:: What this task involves ::
Reproduce only the lines of the material below that start at the line containing "ring tip: (787, 676)" and stop at the line containing "middle pip: (635, 442)". Keep both end lines.

---*---

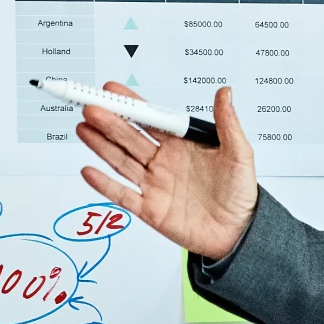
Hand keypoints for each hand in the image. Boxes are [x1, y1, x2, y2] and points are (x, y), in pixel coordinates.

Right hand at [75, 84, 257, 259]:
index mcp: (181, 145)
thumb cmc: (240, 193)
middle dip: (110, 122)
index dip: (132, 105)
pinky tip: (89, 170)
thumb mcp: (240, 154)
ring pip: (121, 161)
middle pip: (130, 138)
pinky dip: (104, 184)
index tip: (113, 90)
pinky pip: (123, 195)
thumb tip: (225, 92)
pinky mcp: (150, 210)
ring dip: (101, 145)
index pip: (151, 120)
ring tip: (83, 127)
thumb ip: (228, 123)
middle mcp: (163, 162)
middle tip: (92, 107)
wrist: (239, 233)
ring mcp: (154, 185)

---*---

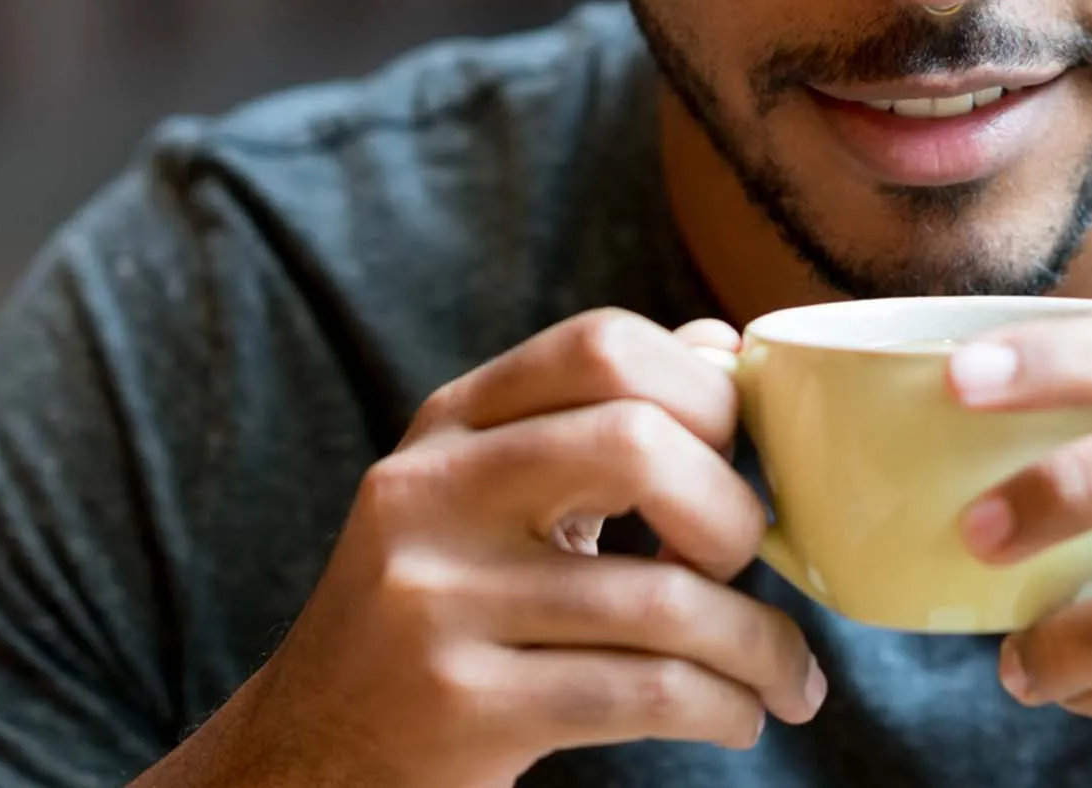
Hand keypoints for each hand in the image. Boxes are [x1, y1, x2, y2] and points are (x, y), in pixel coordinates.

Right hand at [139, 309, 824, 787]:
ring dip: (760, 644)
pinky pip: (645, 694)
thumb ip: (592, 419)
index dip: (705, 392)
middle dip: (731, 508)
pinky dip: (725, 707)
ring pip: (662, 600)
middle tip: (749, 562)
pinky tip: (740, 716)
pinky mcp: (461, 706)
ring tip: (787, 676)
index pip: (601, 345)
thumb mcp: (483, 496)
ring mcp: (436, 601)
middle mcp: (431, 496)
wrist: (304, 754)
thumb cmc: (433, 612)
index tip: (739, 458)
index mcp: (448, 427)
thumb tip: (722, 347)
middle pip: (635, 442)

---*---

:: Result of the task ::
ring tip: (787, 676)
index pip: (601, 345)
thumb mcp: (483, 496)
ring mcp: (436, 601)
middle mcp: (431, 496)
wrist: (304, 754)
thumb cmc: (433, 612)
index tip: (739, 458)
index mcp: (448, 427)
thumb tip: (722, 347)
middle pip: (635, 442)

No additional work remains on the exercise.